In the mid-1990s, Blair began producing décor-like works inspired by contemporary corporate and domestic design and guided by Japanese flower arrangement rules. They compress installation-work elements of light, material, color and image into discrete, hybrid sculptures that evoke interiors, furniture, drawing, architecture, landscapes and the human body. Blair carefully manipulates elements such as electrical cords unfurling like lines across color-fields of industrial carpet, Plexiglas and plywood, lightboxes, shipping crates and lamps, seeking a balance in which objects retain their specificity yet read together as singular works. Paralleling his gouaches, the earlier sculptures examine themes involving atmosphere, designed space and consumer culture, while his post-2006 works take up phenomenological issues relating to the body, such as ocular versus corporeal experience of images, objects and space.

===Later exhibitions===
Blair's exhibitions at Feature (2001, 2004) and Mary Goldman (2005) inclined toward increasingly spare, refined presentation. They paired gouache paintings of lyrical water-streaked windows and flowers with electrical cord and geometric carpet lengths, glowing boxes and low-slung Minimalist objects, creating spaces that reviews describe as calming, mysterious and melancholic domestic tableaux (e.g. Some Of and And When, 2001; to want to, 2005). The Brooklyn Rail compared the effect of these exhibitions to the ambient music of artists such as Brian Eno, "tastefully calibrating" momentary experience, while remaining ambivalent about the consequences for subjectivity of living in a thoroughly designed world.

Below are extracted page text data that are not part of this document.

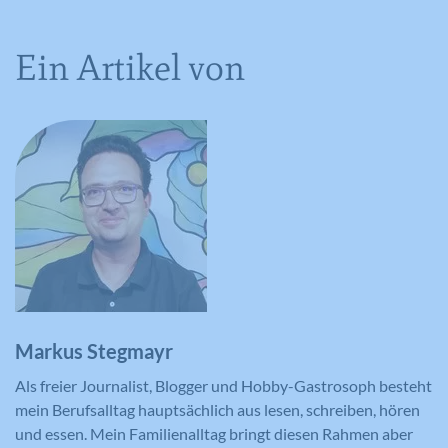
Ein Artikel von
Name
IDE
Anbieter
YouTube
Laufzeit
390 Tage
Verwendet von Google DoubleClick, um
die Handlungen des Benutzers auf der
Webseite nach der Anzeige oder dem
Klicken auf eine der Anzeigen des
Zweck
Anbieters zu registrieren und zu
melden, mit dem Zweck der Messung
der Wirksamkeit einer Werbung und
der Anzeige zielgerichteter Werbung
Markus Stegmayr
für den Benutzer.
Als freier Journalist, Blogger und Hobby-Gastrosoph besteht
mein Berufsalltag hauptsächlich aus lesen, schreiben, hören
und essen. Mein Familienalltag bringt diesen Rahmen aber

Dike Blair, Untitled, Oil on aluminum panel, 24" x 18", 2018.

In the later 2000s, Blair placed greater emphasis on perceptual issues, introducing close-up paintings of women's eyes and painted shipping crates that simultaneously evoke functional objects, picture planes, space dividers, walls and figures. For the survey, "Dike Blair: Now and Again" (Weatherspoon Art Museum, 2009), he produced a subtly staged and lit experience involving two sculpture courts—mirror layouts to one another invoking the space in its entirety—that flanked a series of galleries housing his gouaches; Artforum described the show as an intimate and uncanny meditation on experiencing versus seeing, real versus illusionistic space. In exhibitions at Gagosian (2010], Feature (2013), Linn Lühn (2014) and Jürgen Becker Gallery (2017), Blair continued to expand the range of allusions and effects, painting crate-sculpture sides like pebbled-glass windows (Those and These, 2010), benday-dot print patterns sometimes suggesting peepholes (Dance, Dance, Dance, 2011), and minimal intimations of skies and landscapes (OHCE, 2014), which he adorned with paintings of eyes, interiors and other subjects.

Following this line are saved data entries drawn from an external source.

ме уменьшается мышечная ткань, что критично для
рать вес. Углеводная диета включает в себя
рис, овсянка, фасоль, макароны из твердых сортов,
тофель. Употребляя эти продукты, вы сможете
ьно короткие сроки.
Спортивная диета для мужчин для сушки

In 2017, Blair suspended his work on sculpture and took up oil painting. The subjects of those paintings are consistent which his gouaches—sometimes the same image—but the oils have a different physicality, including very slight impasto and intaglio. Around the same time, he began producing drawings, something that had not previously been part of his practice.

==Other professional activities==
Blair's professional activities include writing and teaching. He has contributed articles and reviews to Artforum, ARTnews, Art Press, Bomb, Harpers, and Parkett, and served as contributing and associate editor for the Parisian magazine Purple, writing about design, music, technology, film, art and architecture. He has also written the books Again: Selected Interviews and Essays (2007) and Punk (1978, with Isabelle Anscomber). Blair taught in the painting department at Rhode Island School of Design from 1997 to 2017, as well as at Art Institute of Boston, New York University, and University of Las Vegas.

==Awards and public collections==
Blair has received a John S. Guggenheim Fellowship (2009), the American Academy in Rome Prize (2010), and fellowships from the Louis Comfort Tiffany Foundation (1995) and Mid-Atlantic Arts Foundation/National Endowment for the Arts (1988). His work belongs to the public collections of the Whitney Museum, Brooklyn Museum, Los Angeles County Museum of Art, Dallas Museum of Art, Musee Des Beaux Arts La Chaux De Fonds (Switzerland), MUMOK (Vienna), Museum of Contemporary Art Los Angeles, Portland Art Museum, and Weatherspoon Art Museum, among others.